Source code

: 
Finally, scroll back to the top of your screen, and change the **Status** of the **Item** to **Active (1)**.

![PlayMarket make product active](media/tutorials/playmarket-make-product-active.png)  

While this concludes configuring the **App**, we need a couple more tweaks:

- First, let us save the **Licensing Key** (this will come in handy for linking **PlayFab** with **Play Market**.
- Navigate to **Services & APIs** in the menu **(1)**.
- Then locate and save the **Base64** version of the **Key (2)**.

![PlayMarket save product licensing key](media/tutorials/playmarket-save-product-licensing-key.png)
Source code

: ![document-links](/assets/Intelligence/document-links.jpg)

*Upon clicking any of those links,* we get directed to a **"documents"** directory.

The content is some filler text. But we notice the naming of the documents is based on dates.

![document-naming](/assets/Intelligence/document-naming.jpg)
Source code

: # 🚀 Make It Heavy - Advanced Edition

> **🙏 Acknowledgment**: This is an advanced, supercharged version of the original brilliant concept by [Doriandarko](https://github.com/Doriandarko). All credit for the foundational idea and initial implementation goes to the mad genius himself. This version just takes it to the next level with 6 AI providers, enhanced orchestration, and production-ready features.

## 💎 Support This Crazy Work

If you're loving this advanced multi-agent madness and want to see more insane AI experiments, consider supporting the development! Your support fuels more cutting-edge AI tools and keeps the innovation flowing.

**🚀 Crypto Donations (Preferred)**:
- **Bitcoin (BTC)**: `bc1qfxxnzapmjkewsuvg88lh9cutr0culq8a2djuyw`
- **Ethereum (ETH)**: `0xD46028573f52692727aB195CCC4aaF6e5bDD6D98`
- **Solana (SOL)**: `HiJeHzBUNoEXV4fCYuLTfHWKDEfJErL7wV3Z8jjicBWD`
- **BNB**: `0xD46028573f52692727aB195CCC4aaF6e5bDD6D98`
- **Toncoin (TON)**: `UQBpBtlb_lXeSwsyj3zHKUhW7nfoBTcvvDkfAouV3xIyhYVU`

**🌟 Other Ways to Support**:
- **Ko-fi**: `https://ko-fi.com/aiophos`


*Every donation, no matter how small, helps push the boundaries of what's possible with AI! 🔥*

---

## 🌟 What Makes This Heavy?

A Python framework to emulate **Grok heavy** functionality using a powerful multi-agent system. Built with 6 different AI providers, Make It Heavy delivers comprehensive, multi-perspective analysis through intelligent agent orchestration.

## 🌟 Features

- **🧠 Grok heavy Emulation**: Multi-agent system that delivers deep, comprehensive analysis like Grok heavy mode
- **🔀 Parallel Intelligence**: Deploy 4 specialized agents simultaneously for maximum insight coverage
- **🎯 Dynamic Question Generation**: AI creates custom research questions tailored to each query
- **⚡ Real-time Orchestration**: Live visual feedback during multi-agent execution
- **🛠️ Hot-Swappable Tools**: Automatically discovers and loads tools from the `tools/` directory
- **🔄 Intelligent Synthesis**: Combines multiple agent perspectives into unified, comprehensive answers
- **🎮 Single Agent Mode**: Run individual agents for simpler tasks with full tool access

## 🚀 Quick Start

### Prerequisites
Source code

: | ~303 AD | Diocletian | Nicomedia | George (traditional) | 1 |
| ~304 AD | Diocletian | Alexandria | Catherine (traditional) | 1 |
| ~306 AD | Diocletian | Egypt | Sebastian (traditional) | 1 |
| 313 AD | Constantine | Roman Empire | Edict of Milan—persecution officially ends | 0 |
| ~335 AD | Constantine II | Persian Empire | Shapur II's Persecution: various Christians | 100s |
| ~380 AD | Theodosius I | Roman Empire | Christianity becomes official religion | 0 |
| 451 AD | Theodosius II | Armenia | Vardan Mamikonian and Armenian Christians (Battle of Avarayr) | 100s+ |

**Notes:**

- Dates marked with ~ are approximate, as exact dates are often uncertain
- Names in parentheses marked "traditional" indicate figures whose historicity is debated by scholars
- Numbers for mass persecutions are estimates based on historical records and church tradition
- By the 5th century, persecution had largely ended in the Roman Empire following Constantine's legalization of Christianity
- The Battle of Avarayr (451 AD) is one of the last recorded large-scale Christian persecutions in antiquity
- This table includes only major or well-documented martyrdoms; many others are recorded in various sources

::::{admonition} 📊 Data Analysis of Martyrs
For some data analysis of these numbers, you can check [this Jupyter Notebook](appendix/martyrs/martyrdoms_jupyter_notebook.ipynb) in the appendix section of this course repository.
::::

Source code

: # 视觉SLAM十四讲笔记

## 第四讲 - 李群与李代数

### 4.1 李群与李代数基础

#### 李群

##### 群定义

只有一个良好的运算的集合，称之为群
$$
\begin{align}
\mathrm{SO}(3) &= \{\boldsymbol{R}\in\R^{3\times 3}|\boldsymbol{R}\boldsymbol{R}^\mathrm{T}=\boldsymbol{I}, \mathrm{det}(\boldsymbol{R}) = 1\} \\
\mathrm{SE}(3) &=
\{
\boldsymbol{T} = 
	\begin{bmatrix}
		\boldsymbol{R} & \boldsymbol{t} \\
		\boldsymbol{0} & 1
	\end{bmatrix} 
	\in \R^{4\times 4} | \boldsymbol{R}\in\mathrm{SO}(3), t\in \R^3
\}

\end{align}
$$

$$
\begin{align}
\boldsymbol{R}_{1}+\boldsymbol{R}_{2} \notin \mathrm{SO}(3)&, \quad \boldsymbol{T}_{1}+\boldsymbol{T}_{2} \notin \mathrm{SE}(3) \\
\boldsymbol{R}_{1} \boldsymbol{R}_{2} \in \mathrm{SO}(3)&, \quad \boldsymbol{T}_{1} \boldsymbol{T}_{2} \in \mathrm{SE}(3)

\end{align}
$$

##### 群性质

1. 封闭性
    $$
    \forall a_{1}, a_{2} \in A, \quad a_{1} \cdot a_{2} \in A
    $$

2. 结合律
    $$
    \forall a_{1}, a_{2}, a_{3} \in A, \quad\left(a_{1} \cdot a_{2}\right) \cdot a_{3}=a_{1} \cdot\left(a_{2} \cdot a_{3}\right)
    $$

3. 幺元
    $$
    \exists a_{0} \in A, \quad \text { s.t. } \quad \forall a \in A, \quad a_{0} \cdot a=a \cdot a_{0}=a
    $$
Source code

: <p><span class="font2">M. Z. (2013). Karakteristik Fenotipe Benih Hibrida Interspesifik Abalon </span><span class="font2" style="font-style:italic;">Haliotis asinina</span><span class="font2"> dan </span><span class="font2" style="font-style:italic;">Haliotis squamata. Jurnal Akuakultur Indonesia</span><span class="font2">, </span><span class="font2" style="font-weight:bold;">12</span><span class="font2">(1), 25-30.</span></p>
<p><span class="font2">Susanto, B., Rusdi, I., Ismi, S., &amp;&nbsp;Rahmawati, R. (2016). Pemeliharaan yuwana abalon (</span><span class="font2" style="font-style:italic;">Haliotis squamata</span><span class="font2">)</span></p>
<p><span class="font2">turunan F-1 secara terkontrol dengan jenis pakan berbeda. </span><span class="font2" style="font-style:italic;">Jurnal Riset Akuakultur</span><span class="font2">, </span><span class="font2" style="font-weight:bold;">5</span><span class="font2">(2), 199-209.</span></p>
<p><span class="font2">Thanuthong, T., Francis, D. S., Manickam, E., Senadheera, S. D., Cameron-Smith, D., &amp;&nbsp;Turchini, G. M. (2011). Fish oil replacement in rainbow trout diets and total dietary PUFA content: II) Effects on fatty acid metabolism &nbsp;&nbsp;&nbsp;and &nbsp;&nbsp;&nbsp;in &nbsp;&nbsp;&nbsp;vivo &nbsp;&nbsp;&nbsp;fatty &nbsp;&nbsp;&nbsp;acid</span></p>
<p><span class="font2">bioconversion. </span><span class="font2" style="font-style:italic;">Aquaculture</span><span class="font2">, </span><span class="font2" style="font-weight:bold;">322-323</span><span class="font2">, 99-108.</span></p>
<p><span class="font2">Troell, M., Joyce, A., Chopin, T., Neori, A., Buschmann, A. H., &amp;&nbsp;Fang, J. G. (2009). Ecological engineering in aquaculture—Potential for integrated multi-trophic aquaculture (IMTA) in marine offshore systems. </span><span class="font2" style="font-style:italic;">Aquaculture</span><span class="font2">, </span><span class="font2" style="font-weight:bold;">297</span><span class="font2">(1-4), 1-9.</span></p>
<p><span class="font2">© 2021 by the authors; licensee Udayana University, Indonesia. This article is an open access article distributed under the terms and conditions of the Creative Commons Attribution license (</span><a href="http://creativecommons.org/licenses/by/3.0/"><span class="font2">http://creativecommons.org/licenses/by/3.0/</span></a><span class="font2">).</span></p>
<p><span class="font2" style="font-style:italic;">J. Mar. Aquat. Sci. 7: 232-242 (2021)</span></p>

> _REQUIRED WORK_
Give back the entries above exactly as they are, from their first line through the line that contains "- Advanced Edition", both included, with nothing else.

> _SOLUTION TO THE EXERCISE_
Source code

: 
Finally, scroll back to the top of your screen, and change the **Status** of the **Item** to **Active (1)**.

![PlayMarket make product active](media/tutorials/playmarket-make-product-active.png)  

While this concludes configuring the **App**, we need a couple more tweaks:

- First, let us save the **Licensing Key** (this will come in handy for linking **PlayFab** with **Play Market**.
- Navigate to **Services & APIs** in the menu **(1)**.
- Then locate and save the **Base64** version of the **Key (2)**.

![PlayMarket save product licensing key](media/tutorials/playmarket-save-product-licensing-key.png)
Source code

: ![document-links](/assets/Intelligence/document-links.jpg)

*Upon clicking any of those links,* we get directed to a **"documents"** directory.

The content is some filler text. But we notice the naming of the documents is based on dates.

![document-naming](/assets/Intelligence/document-naming.jpg)
Source code

: # 🚀 Make It Heavy - Advanced Edition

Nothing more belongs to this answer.